Critical thinking is a hard task. We can be easily trained to disqualify something because the author was paid to prove a certain outcome. It is harder not to believe someone who simply misunderstood what he saw and honestly believes that he is telling the truth. Sometimes it is even harder to doubt an entertainer who presents something because the idea looks good, like vikings in horned helmets.

Most publications and teachers mass-produce the old paradigms, even if the science moved on. It is much easier than reviewing the texts.  If something became a paradigm decades ago, it is still harder to doubt it, like understanding that all of us have more than 20 senses including balance, pain, hunger etc.

It is only natural to trust those whos interest is to educate us. However, how do we honestly know that the educators know what they are doing? We are conditioned to trust parents, doctors, teachers, and policemen. Possibly this is the best bet most of us can make, but it is still betting.

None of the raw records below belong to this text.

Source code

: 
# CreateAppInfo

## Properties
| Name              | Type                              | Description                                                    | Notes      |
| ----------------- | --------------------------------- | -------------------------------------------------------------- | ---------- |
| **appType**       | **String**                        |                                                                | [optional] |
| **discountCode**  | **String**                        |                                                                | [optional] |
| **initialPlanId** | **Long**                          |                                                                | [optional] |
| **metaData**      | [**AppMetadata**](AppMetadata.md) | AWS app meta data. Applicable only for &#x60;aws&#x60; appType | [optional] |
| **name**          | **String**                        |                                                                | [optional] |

We survived because countless generations bet and won. The famous mathematician and physicist Pascal who invented the science of statistics offered to prove the existence of God as a bet. If God does not exist, then we simply passed on some vices and had a virtuous life which is not that bad. If God exists and we sinned, we will spend an eternity in hell, which is an infinitely bad outcome. So if there is even a small chance of the existence of God, we should better not misbehave.  Notice: this does not prove anything, except our willingness to bet.